Saved data entries:
>>>>

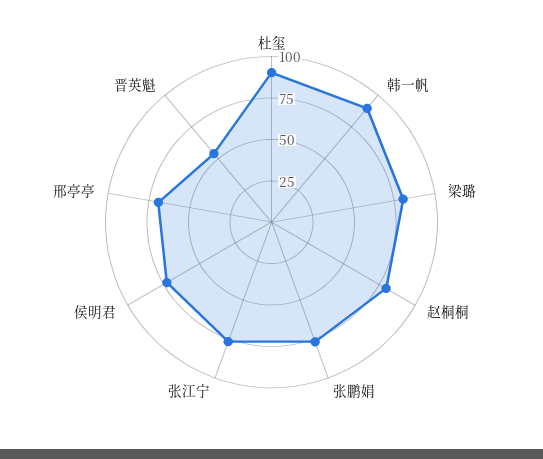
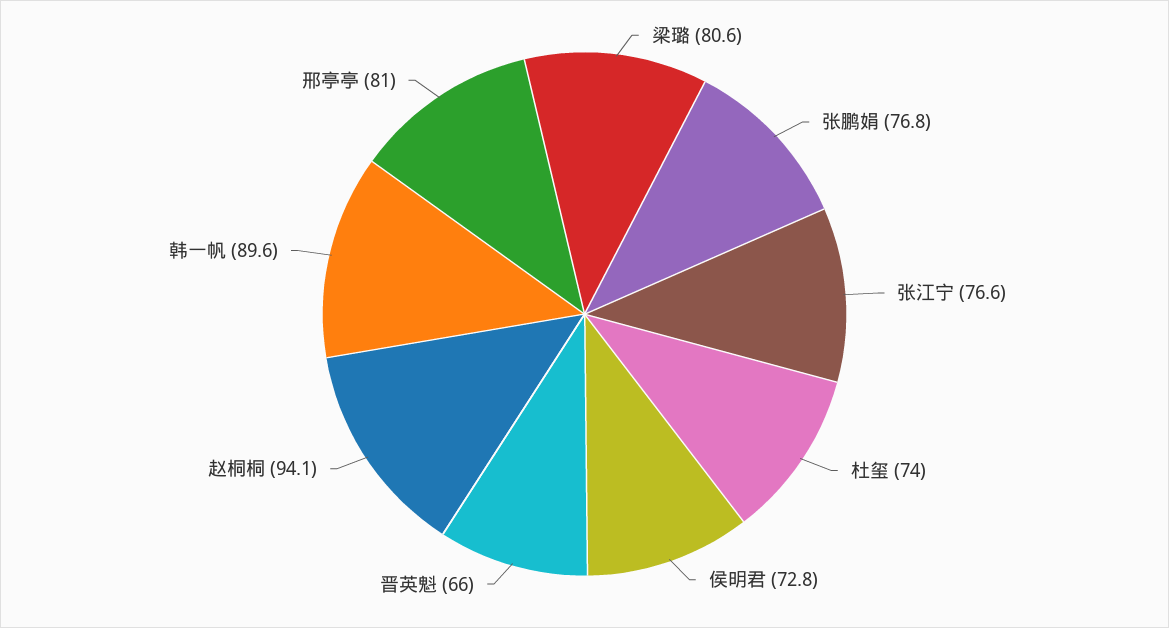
  {
-   "杜玺": 90,
+   "杜玺": 74,
    "韩一帆": 89.6,
    "梁璐": 80.6,
-   "赵桐桐": 80,
+   "赵桐桐": 94.1,
    "张鹏娟": 76.8,
    "张江宁": 76.6,
    "侯明君": 72.8,
-   "邢亭亭": 70,
+   "邢亭亭": 81,
-   "晋英魁": 55
+   "晋英魁": 66
  }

<<<<

● **WHAT IS REQUIRED**
Repeat the records word for word. Any picture in them should be left out.

● **SOLUTION TO THIS EXERCISE**
  {
-   "杜玺": 90,
+   "杜玺": 74,
    "韩一帆": 89.6,
    "梁璐": 80.6,
-   "赵桐桐": 80,
+   "赵桐桐": 94.1,
    "张鹏娟": 76.8,
    "张江宁": 76.6,
    "侯明君": 72.8,
-   "邢亭亭": 70,
+   "邢亭亭": 81,
-   "晋英魁": 55
+   "晋英魁": 66
  }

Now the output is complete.